The Crystal Cave Book Five, Chapter 10 Summary

  • Merlin crawls down the path away from Tintagel and finds a very dead-looking Cadal under the overhang where he'd been waiting for Uther and company.
  • Uther comes strolling down the path as though nothing had happened, but he's really miffed at Merlin because of the whole Gorlois thing. And because of the body count, which is pretty high.
  • Uther argues that he could just have waited for tomorrow, when Gorlois would have been dead and he could have legit had Ygraine.
  • Merlin tells him to chill. Uther had to hook up with Ygraine at that moment, or the next great High King of Britain wouldn't have been made.
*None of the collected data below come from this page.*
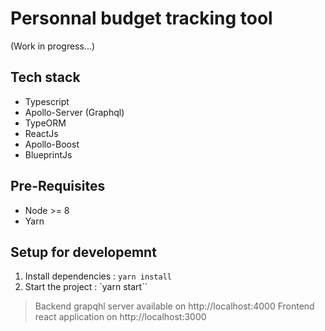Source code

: # Personnal budget tracking tool

(Work in progress...)

## Tech stack

- Typescript
- Apollo-Server (Graphql)
- TypeORM
- ReactJs
- Apollo-Boost
- BlueprintJs

## Pre-Requisites

- Node >= 8
- Yarn

## Setup for developemnt

1. Install dependencies : `yarn install`
2. Start the project : `yarn start``

> Backend grapqhl server available on http://localhost:4000
> Frontend react application on http://localhost:3000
  • Uther doesn't get it. He accuses Merlin of manipulating him under the cover of "magic," promising to give Uther whatever he wanted by supernatural means, but actually arranging everything in a shady way.
  • Merlin assures Uther that all the stuff that they didn't know about the night—Gorlois' death, the baby's legitimacy, the succession of the crown—was all hidden by God.
  • Uther doesn't buy it, mostly because he doesn't know what God Merlin's talking about. But to Merlin, it doesn't matter. It's all about "light," or the good. Whatever god gets to that is fine.
  • Uther tells Merlin that he'll no longer play his games. He's clearly upset that things didn't go his way.
  • Uther leaves, and Merlin gets a big surprise: Cadal isn't dead. At least, not yet. He tells Merlin what he really thinks of Uther—and it's not flattering.
  • Merlin and Cadal chat a bit about the events of the evening. Cadal asks Merlin if fate could have played out without all this bother. Merlin tells him it all had to happen.
  • Merlin tells Cadal that everything they'd been hoping for—and this includes Ambrosius' hopes—would now happen. Even though Cadal is dying, he seems okay with it.
  • Merlin knows the future: when the baby is born, Ygraine will send him to Merlin. He'll teach the lad everything he knows, and the child will be the best of all of them.
  • Cadal clings to Merlin's words. He has to believe that his life and death mean something for the life of Britain. And then he dies in Merlin's arms.
  • Merlin "gives Cadal to the sea"—a nice way of saying that he rolls Cadal's body over the cliff into the sea below.
  • And still, that mystical star hangs in the sky as the sun rises over the horizon.